Let $y = \sin^2 x$ . Then

$y = \sin x \cdot \sin x$

$y' = \cos x \cdot \sin x + \sin x \cdot \cos x$

$y' = 2 \sin x \cos x$

Let $y = \sin 2x$. Then

$y = 2 \sin x \cos x$

$y' = 2 \cos x \cos x - 2 \sin x \sin x$

$y' = 2 (\cos^2 x - \sin^2 x)$

$y' = 2 \cos 2x$

The important thing is to list example after example after example, and have students compute the derivatives. All along, I keep muttering something like, “Boy, it would sure be nice if there was a short-cut that would save us from doing all this work.” Of course, there is a short-cut (the Chain Rule), but I don’t tell the students what it is. Instead, I make the students try to figure out the pattern for themselves. This is absolutely critical: I don’t spill the beans. I just wait and wait and wait until the students figure out the pattern for themselves… though I might give suggestive hints, like rewriting the $6$ in the first example as $\latex 3 \times 2$.

This can take 20-30 minutes, and perhaps over a dozen examples (like those above), as students are completely engaged and frustrated trying to figure out the short-cut. But my experience is that when it clicks, it really clicks. So this pedagogical technique requires a lot of patience on the part of the instructor to not “save time” by giving the answer but to allow the students the thrill of discovering the pattern for themselves.
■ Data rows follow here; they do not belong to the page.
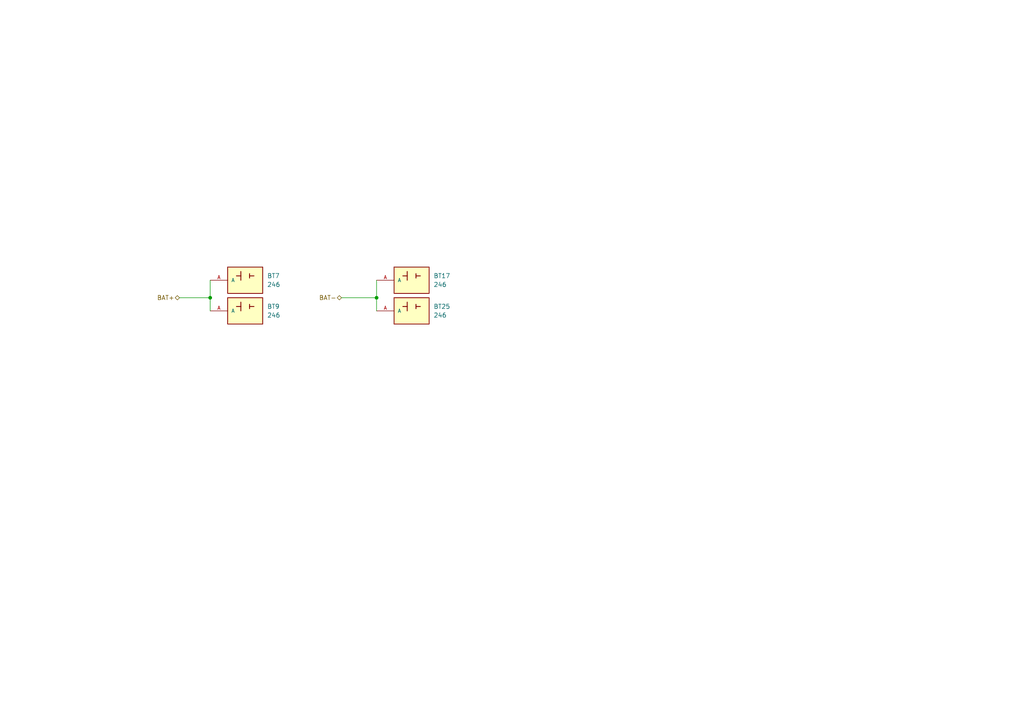
<source format=kicad_sch>
(kicad_sch
	(version 20231120)
	(generator "eeschema")
	(generator_version "8.0")
	(uuid "9a419830-4e76-40a5-a789-df09a72a061a")
	(paper "A4")
	
	(junction
		(at 60.96 86.36)
		(diameter 0)
		(color 0 0 0 0)
		(uuid "0d618531-f12b-40b1-92cd-b156a77dad37")
	)
	(junction
		(at 109.22 86.36)
		(diameter 0)
		(color 0 0 0 0)
		(uuid "88f18976-45f2-4715-8eb7-a3513d9350bc")
	)
	(wire
		(pts
			(xy 99.06 86.36) (xy 109.22 86.36)
		)
		(stroke
			(width 0)
			(type default)
		)
		(uuid "2674608f-cb50-4a01-9959-9d3e4a2a31dc")
	)
	(wire
		(pts
			(xy 52.07 86.36) (xy 60.96 86.36)
		)
		(stroke
			(width 0)
			(type default)
		)
		(uuid "38cd53ec-9429-456d-be1f-a4ff6aa19159")
	)
	(wire
		(pts
			(xy 109.22 81.28) (xy 109.22 86.36)
		)
		(stroke
			(width 0)
			(type default)
		)
		(uuid "3ddbcc34-865d-43f1-9c68-e317d6cb55b8")
	)
	(wire
		(pts
			(xy 60.96 86.36) (xy 60.96 90.17)
		)
		(stroke
			(width 0)
			(type default)
		)
		(uuid "b84f5103-7b53-4949-8e11-c716fbb95915")
	)
	(wire
		(pts
			(xy 109.22 86.36) (xy 109.22 90.17)
		)
		(stroke
			(width 0)
			(type default)
		)
		(uuid "d63aa71f-40e2-41b7-b64c-35f71ae635b8")
	)
	(wire
		(pts
			(xy 60.96 81.28) (xy 60.96 86.36)
		)
		(stroke
			(width 0)
			(type default)
		)
		(uuid "f1fb771d-8965-484a-8463-aebc461db3ce")
	)
	(hierarchical_label "BAT+"
		(shape bidirectional)
		(at 52.07 86.36 180)
		(fields_autoplaced yes)
		(effects
			(font
				(size 1.27 1.27)
			)
			(justify right)
		)
		(uuid "207a7bfc-2e52-4b37-98f7-3ffdb3d42008")
	)
	(hierarchical_label "BAT-"
		(shape bidirectional)
		(at 99.06 86.36 180)
		(fields_autoplaced yes)
		(effects
			(font
				(size 1.27 1.27)
			)
			(justify right)
		)
		(uuid "63dad882-c6c1-4f85-91ae-389f162346f4")
	)
	(symbol
		(lib_id "246:246")
		(at 119.38 80.01 0)
		(unit 1)
		(exclude_from_sim no)
		(in_bom yes)
		(on_board yes)
		(dnp no)
		(fields_autoplaced yes)
		(uuid "8a421aa6-8d0d-439a-bf0a-903979399c61")
		(property "Reference" "BT17"
			(at 125.73 80.0099 0)
			(effects
				(font
					(size 1.27 1.27)
				)
				(justify left)
			)
		)
		(property "Value" "246"
			(at 125.73 82.5499 0)
			(effects
				(font
					(size 1.27 1.27)
				)
				(justify left)
			)
		)
		(property "Footprint" "246:BAT_246"
			(at 119.38 80.01 0)
			(effects
				(font
					(size 1.27 1.27)
				)
				(justify bottom)
				(hide yes)
			)
		)
		(property "Datasheet" ""
			(at 119.38 80.01 0)
			(effects
				(font
					(size 1.27 1.27)
				)
				(hide yes)
			)
		)
		(property "Description" ""
			(at 119.38 80.01 0)
			(effects
				(font
					(size 1.27 1.27)
				)
				(hide yes)
			)
		)
		(property "PARTREV" "B"
			(at 119.38 80.01 0)
			(effects
				(font
					(size 1.27 1.27)
				)
				(justify bottom)
				(hide yes)
			)
		)
		(property "STANDARD" ""
			(at 119.38 80.01 0)
			(effects
				(font
					(size 1.27 1.27)
				)
				(justify bottom)
				(hide yes)
			)
		)
		(property "SNAPEDA_PN" "246"
			(at 119.38 80.01 0)
			(effects
				(font
					(size 1.27 1.27)
				)
				(justify bottom)
				(hide yes)
			)
		)
		(property "MAXIMUM_PACKAGE_HEIGHT" "19.04mm"
			(at 119.38 80.01 0)
			(effects
				(font
					(size 1.27 1.27)
				)
				(justify bottom)
				(hide yes)
			)
		)
		(property "MANUFACTURER" ""
			(at 119.38 80.01 0)
			(effects
				(font
					(size 1.27 1.27)
				)
				(justify bottom)
				(hide yes)
			)
		)
		(pin "A"
			(uuid "8ffba94d-99f4-46b2-9306-be94c100604d")
		)
		(instances
			(project "BounceBack"
				(path "/f4d3aea2-c6b7-478e-bd31-9b0098518f48/1a31741d-88c3-47d9-834f-01dfee5cc6d9/1551cce4-8866-4495-982a-a77f6e9327d9"
					(reference "BT17")
					(unit 1)
				)
				(path "/f4d3aea2-c6b7-478e-bd31-9b0098518f48/1a31741d-88c3-47d9-834f-01dfee5cc6d9/117ef703-b8fc-4370-bfcd-aff31c8bd2d5"
					(reference "BT18")
					(unit 1)
				)
				(path "/f4d3aea2-c6b7-478e-bd31-9b0098518f48/1a31741d-88c3-47d9-834f-01dfee5cc6d9/b6448387-a56d-4315-8544-a7512868ec52"
					(reference "BT19")
					(unit 1)
				)
				(path "/f4d3aea2-c6b7-478e-bd31-9b0098518f48/1a31741d-88c3-47d9-834f-01dfee5cc6d9/84fcc5dc-fa9b-4edf-8bba-1647bc64b9b8"
					(reference "BT20")
					(unit 1)
				)
				(path "/f4d3aea2-c6b7-478e-bd31-9b0098518f48/1a31741d-88c3-47d9-834f-01dfee5cc6d9/918d9447-f370-4db2-b8a3-eec52e987d54"
					(reference "BT21")
					(unit 1)
				)
				(path "/f4d3aea2-c6b7-478e-bd31-9b0098518f48/1a31741d-88c3-47d9-834f-01dfee5cc6d9/c0fa25f9-89d7-46c1-befa-1ac9188fe79f"
					(reference "BT22")
					(unit 1)
				)
				(path "/f4d3aea2-c6b7-478e-bd31-9b0098518f48/1a31741d-88c3-47d9-834f-01dfee5cc6d9/1a201732-b9ac-4a68-82dc-a3b4e58f320a"
					(reference "BT23")
					(unit 1)
				)
				(path "/f4d3aea2-c6b7-478e-bd31-9b0098518f48/1a31741d-88c3-47d9-834f-01dfee5cc6d9/9db08163-0bb8-4c3b-bb41-74c13cb1f83a"
					(reference "BT24")
					(unit 1)
				)
			)
		)
	)
	(symbol
		(lib_id "246:246")
		(at 71.12 80.01 0)
		(unit 1)
		(exclude_from_sim no)
		(in_bom yes)
		(on_board yes)
		(dnp no)
		(fields_autoplaced yes)
		(uuid "c52c69c5-fa0c-4c94-a937-3bc0a6e70f5c")
		(property "Reference" "BT7"
			(at 77.47 80.0099 0)
			(effects
				(font
					(size 1.27 1.27)
				)
				(justify left)
			)
		)
		(property "Value" "246"
			(at 77.47 82.5499 0)
			(effects
				(font
					(size 1.27 1.27)
				)
				(justify left)
			)
		)
		(property "Footprint" "246:BAT_246"
			(at 71.12 80.01 0)
			(effects
				(font
					(size 1.27 1.27)
				)
				(justify bottom)
				(hide yes)
			)
		)
		(property "Datasheet" ""
			(at 71.12 80.01 0)
			(effects
				(font
					(size 1.27 1.27)
				)
				(hide yes)
			)
		)
		(property "Description" ""
			(at 71.12 80.01 0)
			(effects
				(font
					(size 1.27 1.27)
				)
				(hide yes)
			)
		)
		(property "PARTREV" "B"
			(at 71.12 80.01 0)
			(effects
				(font
					(size 1.27 1.27)
				)
				(justify bottom)
				(hide yes)
			)
		)
		(property "STANDARD" ""
			(at 71.12 80.01 0)
			(effects
				(font
					(size 1.27 1.27)
				)
				(justify bottom)
				(hide yes)
			)
		)
		(property "SNAPEDA_PN" "246"
			(at 71.12 80.01 0)
			(effects
				(font
					(size 1.27 1.27)
				)
				(justify bottom)
				(hide yes)
			)
		)
		(property "MAXIMUM_PACKAGE_HEIGHT" "19.04mm"
			(at 71.12 80.01 0)
			(effects
				(font
					(size 1.27 1.27)
				)
				(justify bottom)
				(hide yes)
			)
		)
		(property "MANUFACTURER" ""
			(at 71.12 80.01 0)
			(effects
				(font
					(size 1.27 1.27)
				)
				(justify bottom)
				(hide yes)
			)
		)
		(pin "A"
			(uuid "1fc9de75-55d2-4ed4-8bb5-1c931b31f3fa")
		)
		(instances
			(project "BounceBack"
				(path "/f4d3aea2-c6b7-478e-bd31-9b0098518f48/1a31741d-88c3-47d9-834f-01dfee5cc6d9/1a201732-b9ac-4a68-82dc-a3b4e58f320a"
					(reference "BT7")
					(unit 1)
				)
				(path "/f4d3aea2-c6b7-478e-bd31-9b0098518f48/1a31741d-88c3-47d9-834f-01dfee5cc6d9/1551cce4-8866-4495-982a-a77f6e9327d9"
					(reference "BT1")
					(unit 1)
				)
				(path "/f4d3aea2-c6b7-478e-bd31-9b0098518f48/1a31741d-88c3-47d9-834f-01dfee5cc6d9/117ef703-b8fc-4370-bfcd-aff31c8bd2d5"
					(reference "BT2")
					(unit 1)
				)
				(path "/f4d3aea2-c6b7-478e-bd31-9b0098518f48/1a31741d-88c3-47d9-834f-01dfee5cc6d9/b6448387-a56d-4315-8544-a7512868ec52"
					(reference "BT3")
					(unit 1)
				)
				(path "/f4d3aea2-c6b7-478e-bd31-9b0098518f48/1a31741d-88c3-47d9-834f-01dfee5cc6d9/84fcc5dc-fa9b-4edf-8bba-1647bc64b9b8"
					(reference "BT4")
					(unit 1)
				)
				(path "/f4d3aea2-c6b7-478e-bd31-9b0098518f48/1a31741d-88c3-47d9-834f-01dfee5cc6d9/918d9447-f370-4db2-b8a3-eec52e987d54"
					(reference "BT5")
					(unit 1)
				)
				(path "/f4d3aea2-c6b7-478e-bd31-9b0098518f48/1a31741d-88c3-47d9-834f-01dfee5cc6d9/c0fa25f9-89d7-46c1-befa-1ac9188fe79f"
					(reference "BT6")
					(unit 1)
				)
				(path "/f4d3aea2-c6b7-478e-bd31-9b0098518f48/1a31741d-88c3-47d9-834f-01dfee5cc6d9/9db08163-0bb8-4c3b-bb41-74c13cb1f83a"
					(reference "BT8")
					(unit 1)
				)
			)
		)
	)
	(symbol
		(lib_id "246:246")
		(at 71.12 88.9 0)
		(unit 1)
		(exclude_from_sim no)
		(in_bom yes)
		(on_board yes)
		(dnp no)
		(fields_autoplaced yes)
		(uuid "d320758e-a5d3-492a-91de-886c842a42a0")
		(property "Reference" "BT9"
			(at 77.47 88.8999 0)
			(effects
				(font
					(size 1.27 1.27)
				)
				(justify left)
			)
		)
		(property "Value" "246"
			(at 77.47 91.4399 0)
			(effects
				(font
					(size 1.27 1.27)
				)
				(justify left)
			)
		)
		(property "Footprint" "246:BAT_246"
			(at 71.12 88.9 0)
			(effects
				(font
					(size 1.27 1.27)
				)
				(justify bottom)
				(hide yes)
			)
		)
		(property "Datasheet" ""
			(at 71.12 88.9 0)
			(effects
				(font
					(size 1.27 1.27)
				)
				(hide yes)
			)
		)
		(property "Description" ""
			(at 71.12 88.9 0)
			(effects
				(font
					(size 1.27 1.27)
				)
				(hide yes)
			)
		)
		(property "PARTREV" "B"
			(at 71.12 88.9 0)
			(effects
				(font
					(size 1.27 1.27)
				)
				(justify bottom)
				(hide yes)
			)
		)
		(property "STANDARD" ""
			(at 71.12 88.9 0)
			(effects
				(font
					(size 1.27 1.27)
				)
				(justify bottom)
				(hide yes)
			)
		)
		(property "SNAPEDA_PN" "246"
			(at 71.12 88.9 0)
			(effects
				(font
					(size 1.27 1.27)
				)
				(justify bottom)
				(hide yes)
			)
		)
		(property "MAXIMUM_PACKAGE_HEIGHT" "19.04mm"
			(at 71.12 88.9 0)
			(effects
				(font
					(size 1.27 1.27)
				)
				(justify bottom)
				(hide yes)
			)
		)
		(property "MANUFACTURER" ""
			(at 71.12 88.9 0)
			(effects
				(font
					(size 1.27 1.27)
				)
				(justify bottom)
				(hide yes)
			)
		)
		(pin "A"
			(uuid "007a95e4-2a39-49fb-9165-f5c70bd02fa0")
		)
		(instances
			(project "BounceBack"
				(path "/f4d3aea2-c6b7-478e-bd31-9b0098518f48/1a31741d-88c3-47d9-834f-01dfee5cc6d9/1551cce4-8866-4495-982a-a77f6e9327d9"
					(reference "BT9")
					(unit 1)
				)
				(path "/f4d3aea2-c6b7-478e-bd31-9b0098518f48/1a31741d-88c3-47d9-834f-01dfee5cc6d9/117ef703-b8fc-4370-bfcd-aff31c8bd2d5"
					(reference "BT10")
					(unit 1)
				)
				(path "/f4d3aea2-c6b7-478e-bd31-9b0098518f48/1a31741d-88c3-47d9-834f-01dfee5cc6d9/b6448387-a56d-4315-8544-a7512868ec52"
					(reference "BT11")
					(unit 1)
				)
				(path "/f4d3aea2-c6b7-478e-bd31-9b0098518f48/1a31741d-88c3-47d9-834f-01dfee5cc6d9/84fcc5dc-fa9b-4edf-8bba-1647bc64b9b8"
					(reference "BT12")
					(unit 1)
				)
				(path "/f4d3aea2-c6b7-478e-bd31-9b0098518f48/1a31741d-88c3-47d9-834f-01dfee5cc6d9/918d9447-f370-4db2-b8a3-eec52e987d54"
					(reference "BT13")
					(unit 1)
				)
				(path "/f4d3aea2-c6b7-478e-bd31-9b0098518f48/1a31741d-88c3-47d9-834f-01dfee5cc6d9/c0fa25f9-89d7-46c1-befa-1ac9188fe79f"
					(reference "BT14")
					(unit 1)
				)
				(path "/f4d3aea2-c6b7-478e-bd31-9b0098518f48/1a31741d-88c3-47d9-834f-01dfee5cc6d9/1a201732-b9ac-4a68-82dc-a3b4e58f320a"
					(reference "BT15")
					(unit 1)
				)
				(path "/f4d3aea2-c6b7-478e-bd31-9b0098518f48/1a31741d-88c3-47d9-834f-01dfee5cc6d9/9db08163-0bb8-4c3b-bb41-74c13cb1f83a"
					(reference "BT16")
					(unit 1)
				)
			)
		)
	)
	(symbol
		(lib_id "246:246")
		(at 119.38 88.9 0)
		(unit 1)
		(exclude_from_sim no)
		(in_bom yes)
		(on_board yes)
		(dnp no)
		(fields_autoplaced yes)
		(uuid "daa48454-cf68-4938-9074-44fefc265ddb")
		(property "Reference" "BT25"
			(at 125.73 88.8999 0)
			(effects
				(font
					(size 1.27 1.27)
				)
				(justify left)
			)
		)
		(property "Value" "246"
			(at 125.73 91.4399 0)
			(effects
				(font
					(size 1.27 1.27)
				)
				(justify left)
			)
		)
		(property "Footprint" "246:BAT_246"
			(at 119.38 88.9 0)
			(effects
				(font
					(size 1.27 1.27)
				)
				(justify bottom)
				(hide yes)
			)
		)
		(property "Datasheet" ""
			(at 119.38 88.9 0)
			(effects
				(font
					(size 1.27 1.27)
				)
				(hide yes)
			)
		)
		(property "Description" ""
			(at 119.38 88.9 0)
			(effects
				(font
					(size 1.27 1.27)
				)
				(hide yes)
			)
		)
		(property "PARTREV" "B"
			(at 119.38 88.9 0)
			(effects
				(font
					(size 1.27 1.27)
				)
				(justify bottom)
				(hide yes)
			)
		)
		(property "STANDARD" ""
			(at 119.38 88.9 0)
			(effects
				(font
					(size 1.27 1.27)
				)
				(justify bottom)
				(hide yes)
			)
		)
		(property "SNAPEDA_PN" "246"
			(at 119.38 88.9 0)
			(effects
				(font
					(size 1.27 1.27)
				)
				(justify bottom)
				(hide yes)
			)
		)
		(property "MAXIMUM_PACKAGE_HEIGHT" "19.04mm"
			(at 119.38 88.9 0)
			(effects
				(font
					(size 1.27 1.27)
				)
				(justify bottom)
				(hide yes)
			)
		)
		(property "MANUFACTURER" ""
			(at 119.38 88.9 0)
			(effects
				(font
					(size 1.27 1.27)
				)
				(justify bottom)
				(hide yes)
			)
		)
		(pin "A"
			(uuid "1a8cae4c-9a30-46fa-a41e-9a53fd3aceda")
		)
		(instances
			(project "BounceBack"
				(path "/f4d3aea2-c6b7-478e-bd31-9b0098518f48/1a31741d-88c3-47d9-834f-01dfee5cc6d9/1551cce4-8866-4495-982a-a77f6e9327d9"
					(reference "BT25")
					(unit 1)
				)
				(path "/f4d3aea2-c6b7-478e-bd31-9b0098518f48/1a31741d-88c3-47d9-834f-01dfee5cc6d9/117ef703-b8fc-4370-bfcd-aff31c8bd2d5"
					(reference "BT26")
					(unit 1)
				)
				(path "/f4d3aea2-c6b7-478e-bd31-9b0098518f48/1a31741d-88c3-47d9-834f-01dfee5cc6d9/b6448387-a56d-4315-8544-a7512868ec52"
					(reference "BT27")
					(unit 1)
				)
				(path "/f4d3aea2-c6b7-478e-bd31-9b0098518f48/1a31741d-88c3-47d9-834f-01dfee5cc6d9/84fcc5dc-fa9b-4edf-8bba-1647bc64b9b8"
					(reference "BT28")
					(unit 1)
				)
				(path "/f4d3aea2-c6b7-478e-bd31-9b0098518f48/1a31741d-88c3-47d9-834f-01dfee5cc6d9/918d9447-f370-4db2-b8a3-eec52e987d54"
					(reference "BT29")
					(unit 1)
				)
				(path "/f4d3aea2-c6b7-478e-bd31-9b0098518f48/1a31741d-88c3-47d9-834f-01dfee5cc6d9/c0fa25f9-89d7-46c1-befa-1ac9188fe79f"
					(reference "BT30")
					(unit 1)
				)
				(path "/f4d3aea2-c6b7-478e-bd31-9b0098518f48/1a31741d-88c3-47d9-834f-01dfee5cc6d9/1a201732-b9ac-4a68-82dc-a3b4e58f320a"
					(reference "BT31")
					(unit 1)
				)
				(path "/f4d3aea2-c6b7-478e-bd31-9b0098518f48/1a31741d-88c3-47d9-834f-01dfee5cc6d9/9db08163-0bb8-4c3b-bb41-74c13cb1f83a"
					(reference "BT32")
					(unit 1)
				)
			)
		)
	)
)
</source>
Once the Chain Rule is discovered, then my experience is that students have been prepared for differentiating more complicated functions, like $y = \sqrt{4 + \sin 2x}$ and $y = \cos ( \sqrt{x} )$ . In other words, there’s a significant front-end investment of time as students discover the Chain Rule, but applying the Chain Rule generally moves along quite quickly once it’s been discovered.